▶ [Task]
Copy the lines below exactly, starting at the one with "left knee: (602, 296)" and ending at the one with "right knee: (176, 457)", and leave out any picture.

▶ [Data provided]

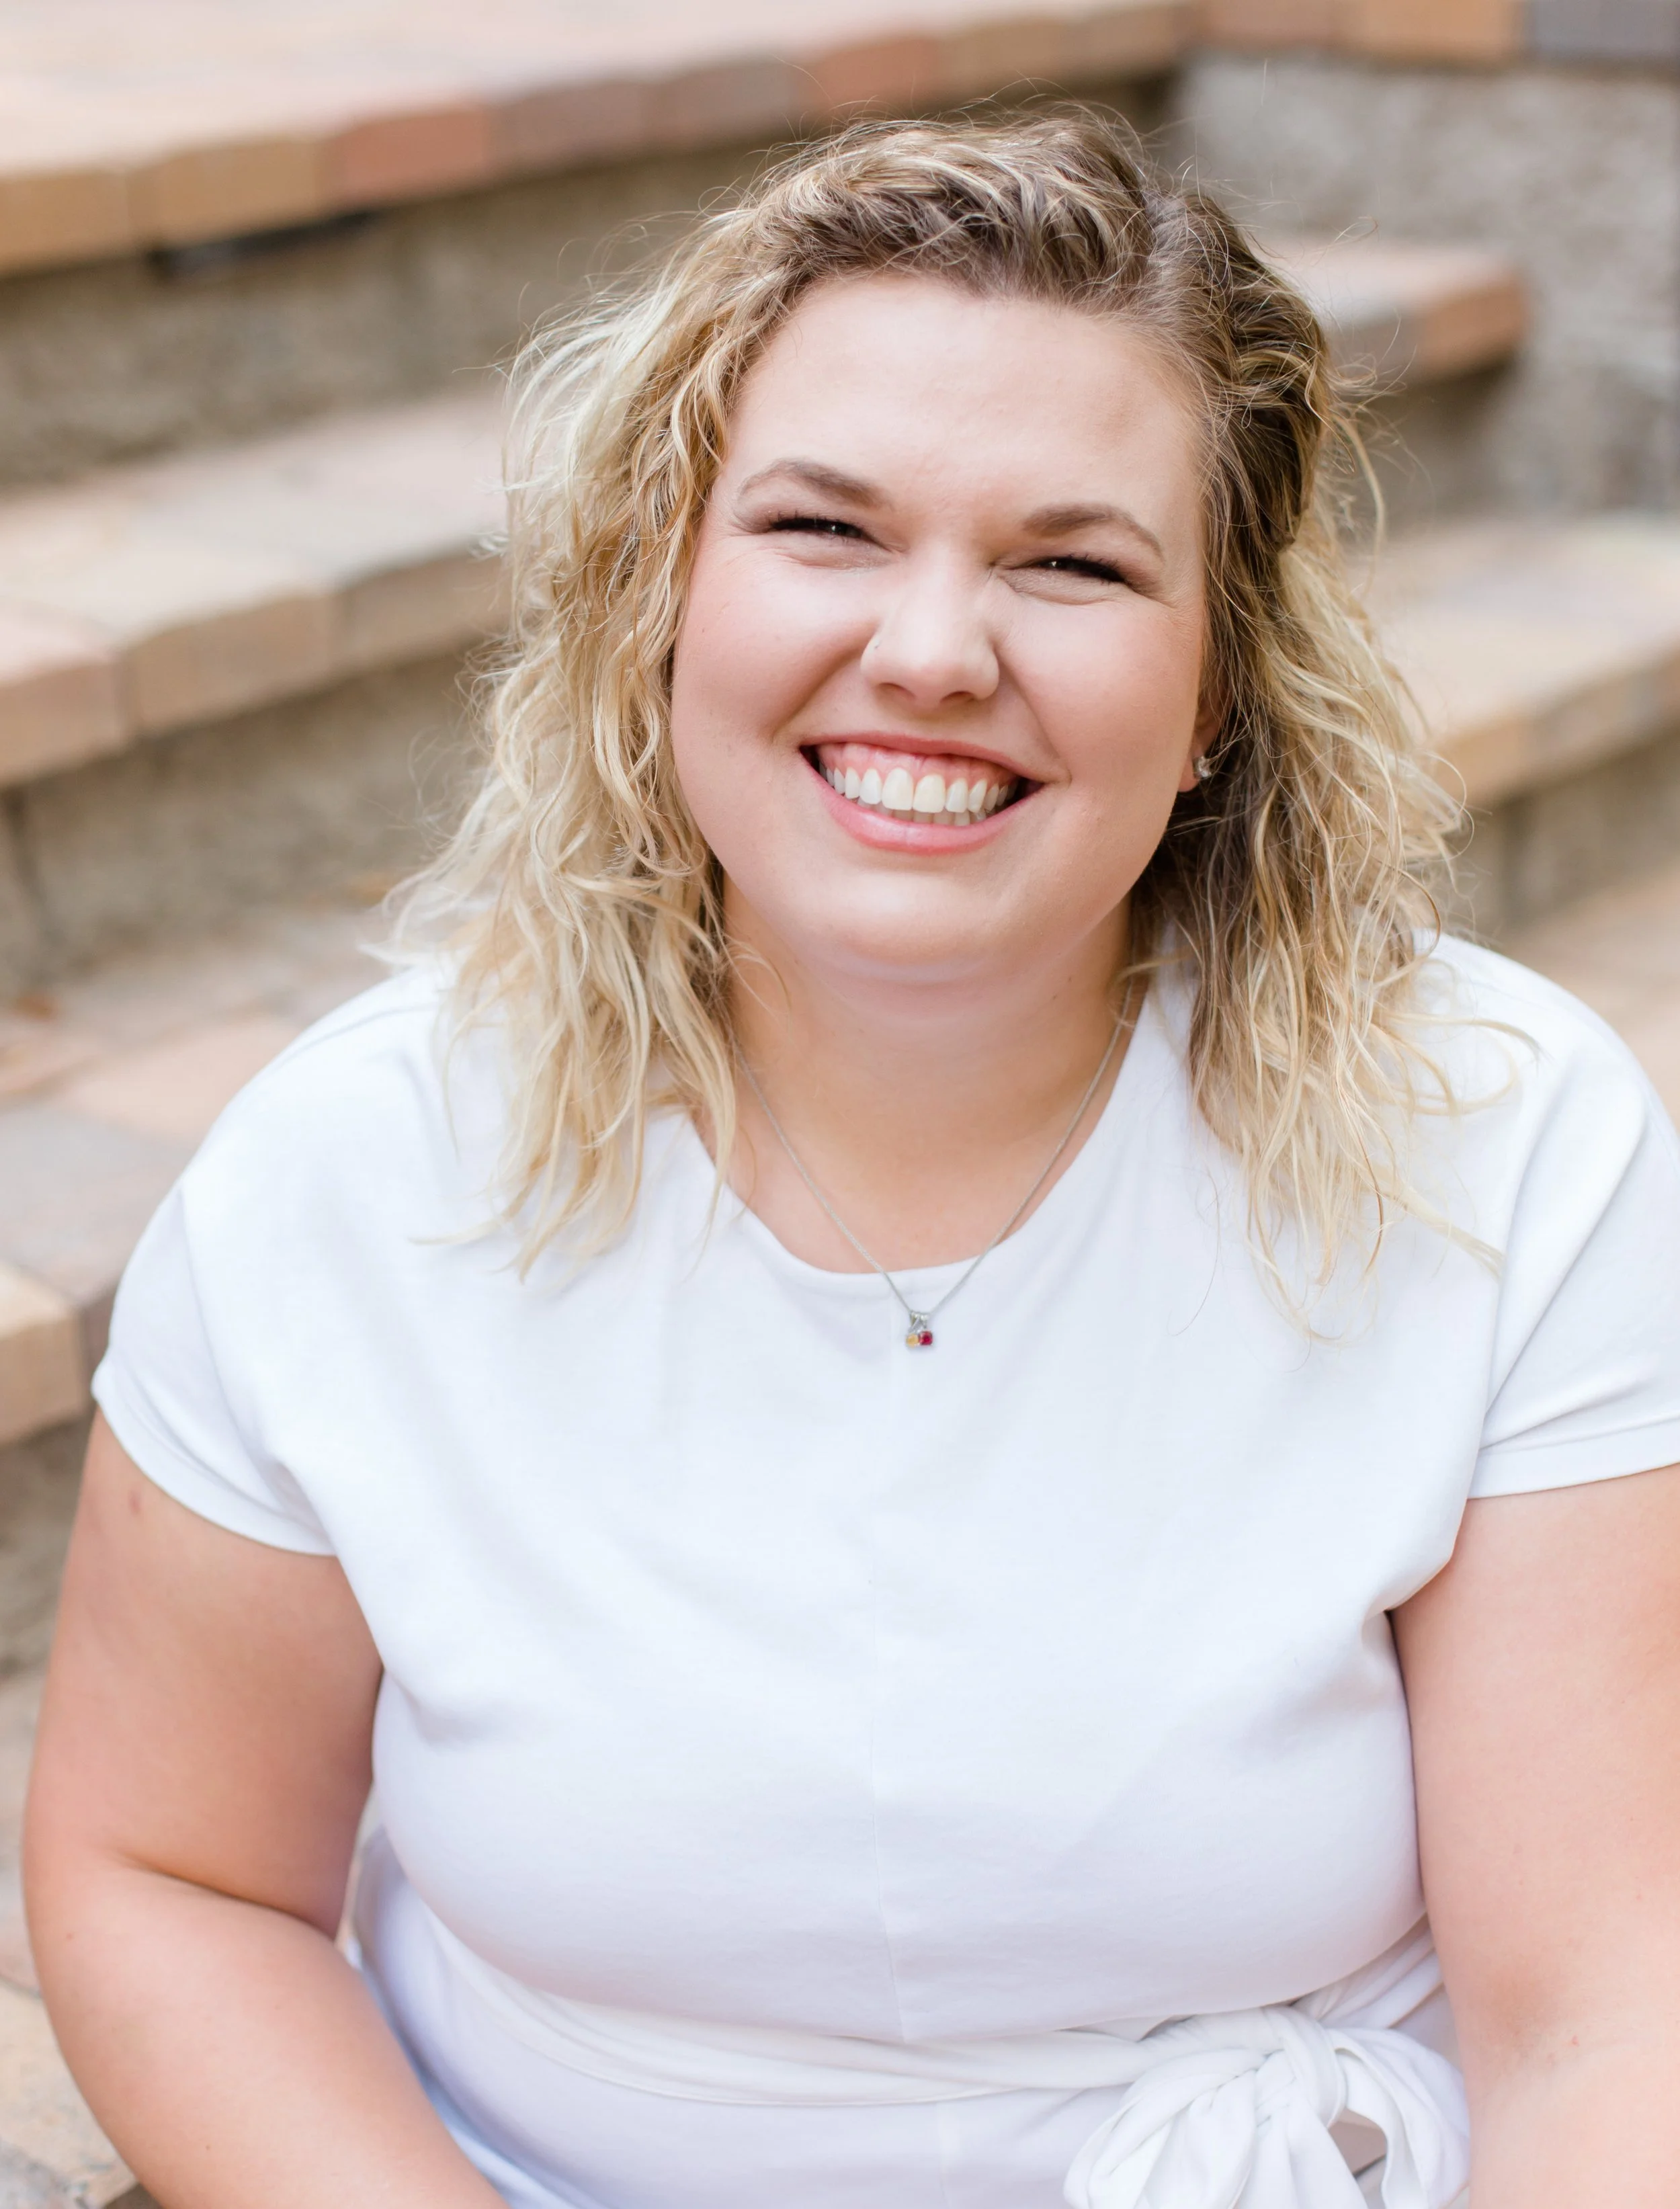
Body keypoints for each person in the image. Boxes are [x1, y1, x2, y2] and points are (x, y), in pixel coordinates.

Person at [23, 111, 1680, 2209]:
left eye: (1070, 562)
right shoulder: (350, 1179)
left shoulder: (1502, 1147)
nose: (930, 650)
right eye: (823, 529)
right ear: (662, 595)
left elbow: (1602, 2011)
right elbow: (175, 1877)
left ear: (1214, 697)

--

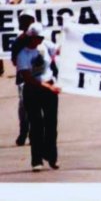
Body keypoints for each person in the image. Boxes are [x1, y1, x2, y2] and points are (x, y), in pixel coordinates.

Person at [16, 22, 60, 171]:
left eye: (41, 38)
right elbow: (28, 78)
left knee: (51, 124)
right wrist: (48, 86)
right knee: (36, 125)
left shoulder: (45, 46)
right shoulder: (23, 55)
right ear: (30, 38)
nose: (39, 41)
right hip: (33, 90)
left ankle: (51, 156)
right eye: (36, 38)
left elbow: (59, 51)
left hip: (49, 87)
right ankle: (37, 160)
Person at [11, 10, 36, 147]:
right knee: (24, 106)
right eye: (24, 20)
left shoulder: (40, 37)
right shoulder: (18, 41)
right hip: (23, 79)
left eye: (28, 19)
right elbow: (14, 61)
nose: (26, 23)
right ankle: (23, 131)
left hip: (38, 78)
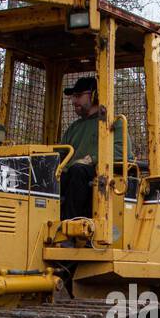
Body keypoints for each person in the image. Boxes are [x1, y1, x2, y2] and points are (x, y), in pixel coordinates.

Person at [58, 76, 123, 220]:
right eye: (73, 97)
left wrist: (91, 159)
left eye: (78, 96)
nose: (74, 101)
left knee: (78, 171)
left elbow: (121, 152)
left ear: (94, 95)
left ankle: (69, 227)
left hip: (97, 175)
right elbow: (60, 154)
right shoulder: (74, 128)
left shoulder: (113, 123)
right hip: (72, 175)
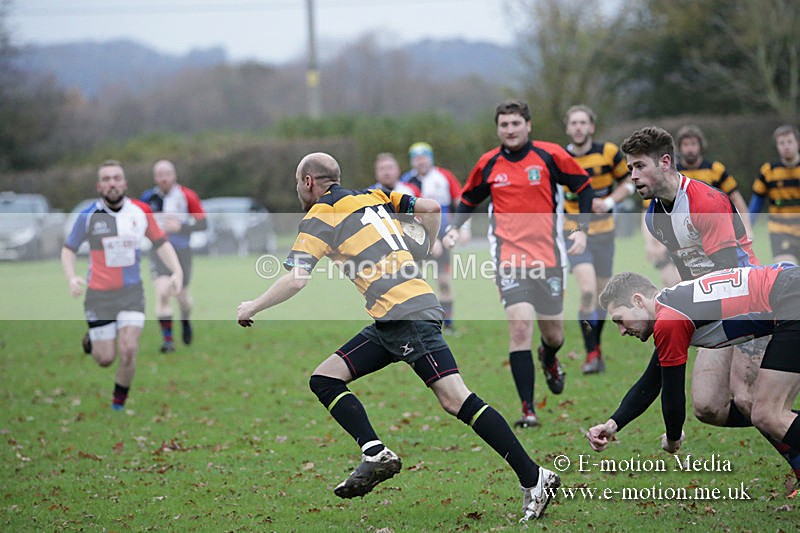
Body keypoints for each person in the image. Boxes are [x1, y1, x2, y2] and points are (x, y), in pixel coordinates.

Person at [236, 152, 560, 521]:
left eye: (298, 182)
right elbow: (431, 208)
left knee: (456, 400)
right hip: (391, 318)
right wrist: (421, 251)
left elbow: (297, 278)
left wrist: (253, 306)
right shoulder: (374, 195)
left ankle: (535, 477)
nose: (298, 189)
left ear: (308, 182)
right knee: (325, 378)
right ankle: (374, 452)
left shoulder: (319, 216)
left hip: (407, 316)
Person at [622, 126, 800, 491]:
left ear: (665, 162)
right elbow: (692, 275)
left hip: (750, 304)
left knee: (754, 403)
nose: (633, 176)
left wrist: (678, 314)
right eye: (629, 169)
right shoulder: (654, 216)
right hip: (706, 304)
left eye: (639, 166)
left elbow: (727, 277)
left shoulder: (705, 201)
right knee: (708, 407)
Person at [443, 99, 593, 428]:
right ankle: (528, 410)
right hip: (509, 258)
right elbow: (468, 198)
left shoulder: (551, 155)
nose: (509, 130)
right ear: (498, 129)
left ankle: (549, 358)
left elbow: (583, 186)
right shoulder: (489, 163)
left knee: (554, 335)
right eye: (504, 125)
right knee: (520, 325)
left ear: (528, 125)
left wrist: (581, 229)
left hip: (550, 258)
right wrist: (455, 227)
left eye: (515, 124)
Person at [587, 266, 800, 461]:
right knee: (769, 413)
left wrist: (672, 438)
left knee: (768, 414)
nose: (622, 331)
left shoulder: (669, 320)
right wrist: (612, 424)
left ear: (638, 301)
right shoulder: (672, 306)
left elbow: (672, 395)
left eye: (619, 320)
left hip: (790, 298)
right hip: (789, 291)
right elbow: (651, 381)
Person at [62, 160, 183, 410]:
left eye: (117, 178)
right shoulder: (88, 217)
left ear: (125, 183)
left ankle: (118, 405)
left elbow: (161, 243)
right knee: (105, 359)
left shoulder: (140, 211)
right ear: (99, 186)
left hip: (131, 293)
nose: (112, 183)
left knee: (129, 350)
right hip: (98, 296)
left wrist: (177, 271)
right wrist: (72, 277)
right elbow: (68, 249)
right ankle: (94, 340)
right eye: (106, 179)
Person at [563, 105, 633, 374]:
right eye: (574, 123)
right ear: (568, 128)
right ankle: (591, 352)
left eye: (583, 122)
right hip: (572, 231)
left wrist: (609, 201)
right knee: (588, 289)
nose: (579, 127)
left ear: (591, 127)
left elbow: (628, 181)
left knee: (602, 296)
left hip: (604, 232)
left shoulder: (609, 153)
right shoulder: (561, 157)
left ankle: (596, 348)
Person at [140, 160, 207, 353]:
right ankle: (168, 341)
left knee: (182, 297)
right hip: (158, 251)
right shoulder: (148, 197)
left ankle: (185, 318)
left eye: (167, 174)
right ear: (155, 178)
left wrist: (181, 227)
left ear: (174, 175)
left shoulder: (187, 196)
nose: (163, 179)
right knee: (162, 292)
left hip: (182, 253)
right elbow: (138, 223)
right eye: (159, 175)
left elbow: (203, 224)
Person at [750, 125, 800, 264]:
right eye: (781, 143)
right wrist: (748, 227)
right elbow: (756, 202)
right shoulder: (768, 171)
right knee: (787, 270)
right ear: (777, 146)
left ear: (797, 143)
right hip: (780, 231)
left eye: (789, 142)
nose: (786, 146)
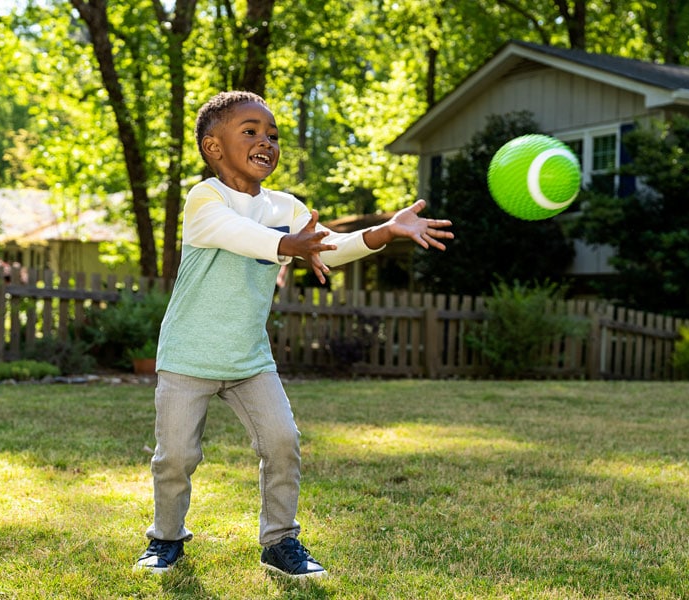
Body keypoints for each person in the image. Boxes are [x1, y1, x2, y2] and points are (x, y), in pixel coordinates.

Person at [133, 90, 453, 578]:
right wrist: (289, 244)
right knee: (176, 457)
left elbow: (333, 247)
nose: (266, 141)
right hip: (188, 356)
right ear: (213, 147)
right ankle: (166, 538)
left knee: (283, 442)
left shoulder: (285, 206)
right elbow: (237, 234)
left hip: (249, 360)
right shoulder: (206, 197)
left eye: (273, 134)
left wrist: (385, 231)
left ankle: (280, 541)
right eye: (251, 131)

--

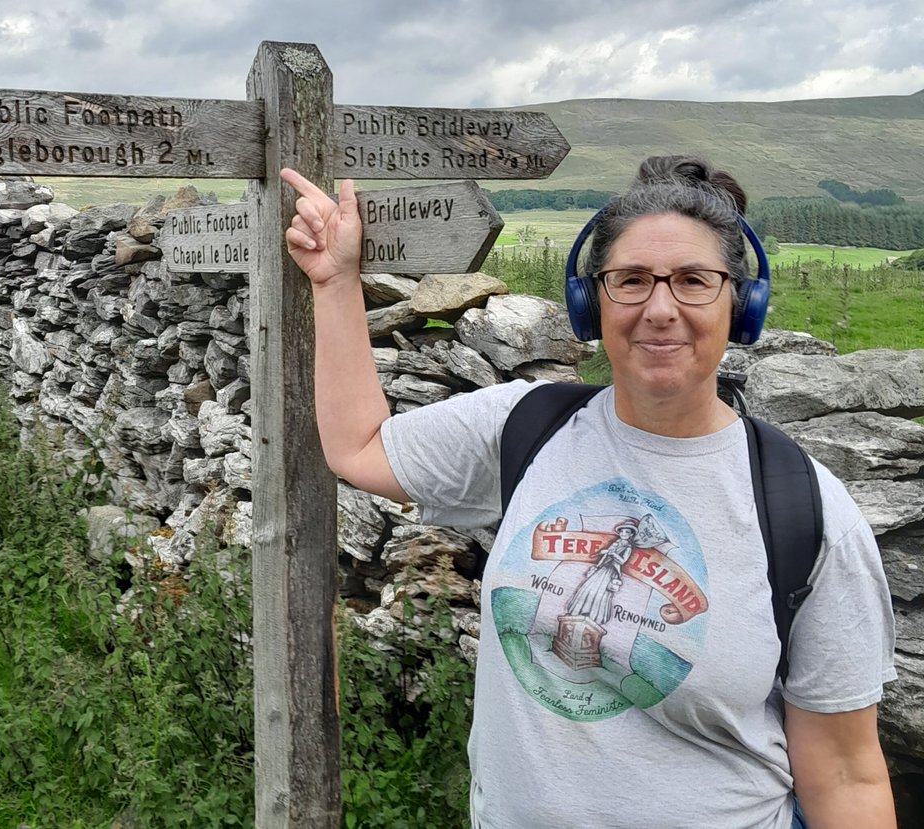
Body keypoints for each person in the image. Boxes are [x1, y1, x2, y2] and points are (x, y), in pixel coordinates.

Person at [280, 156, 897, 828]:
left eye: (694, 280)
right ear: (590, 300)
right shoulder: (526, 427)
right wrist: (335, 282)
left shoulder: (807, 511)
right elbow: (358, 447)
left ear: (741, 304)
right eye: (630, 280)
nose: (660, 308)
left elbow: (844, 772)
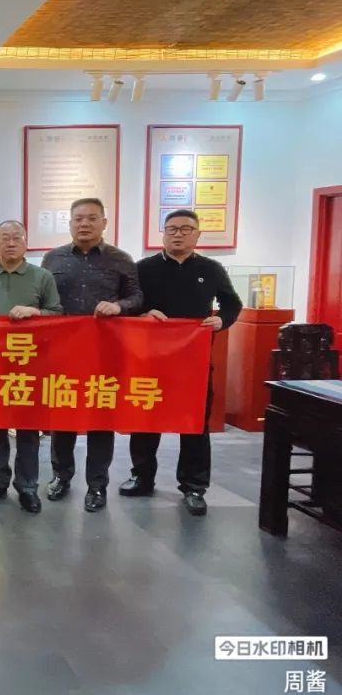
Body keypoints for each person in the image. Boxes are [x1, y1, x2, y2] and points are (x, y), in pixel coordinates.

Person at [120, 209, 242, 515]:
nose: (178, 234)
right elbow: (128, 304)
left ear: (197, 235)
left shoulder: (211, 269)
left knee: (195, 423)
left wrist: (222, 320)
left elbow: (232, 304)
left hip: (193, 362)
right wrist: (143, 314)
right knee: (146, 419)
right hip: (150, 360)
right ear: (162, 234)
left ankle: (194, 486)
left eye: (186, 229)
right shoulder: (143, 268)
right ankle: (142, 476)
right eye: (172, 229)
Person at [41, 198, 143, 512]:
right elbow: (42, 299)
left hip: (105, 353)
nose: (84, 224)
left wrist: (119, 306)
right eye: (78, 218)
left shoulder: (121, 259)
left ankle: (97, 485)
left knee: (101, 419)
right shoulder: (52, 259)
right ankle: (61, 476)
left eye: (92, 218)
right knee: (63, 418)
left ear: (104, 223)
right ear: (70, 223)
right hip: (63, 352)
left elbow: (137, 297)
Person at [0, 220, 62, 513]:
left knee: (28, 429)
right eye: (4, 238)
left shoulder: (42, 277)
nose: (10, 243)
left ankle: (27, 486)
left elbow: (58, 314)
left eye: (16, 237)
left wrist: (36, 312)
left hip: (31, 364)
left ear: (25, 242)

▶ [Written reply]
left knee: (602, 296)
left hip: (604, 232)
left shoulder: (609, 153)
right shoulder: (561, 157)
left ankle: (596, 348)
Person at [140, 160, 207, 353]:
right ankle: (168, 341)
left knee: (182, 297)
right hip: (158, 251)
right shoulder: (148, 197)
left ankle: (185, 318)
left eye: (167, 174)
right ear: (155, 178)
left wrist: (181, 227)
left ear: (174, 175)
left shoulder: (187, 196)
nose: (163, 179)
right knee: (162, 292)
left hip: (182, 253)
right elbow: (138, 223)
right eye: (159, 175)
left elbow: (203, 224)
Person at [750, 125, 800, 264]:
right eye: (781, 143)
right wrist: (748, 227)
right elbow: (756, 202)
right shoulder: (768, 171)
right knee: (787, 270)
right ear: (777, 146)
left ear: (797, 143)
right hip: (780, 231)
left eye: (789, 142)
nose: (786, 146)
Body keypoints for each person in the image. Boxes are [x1, y1, x2, y2] and points are (x, y), in pixel coordinates.

Person at [133, 90, 453, 578]:
right wrist: (289, 244)
right knee: (176, 457)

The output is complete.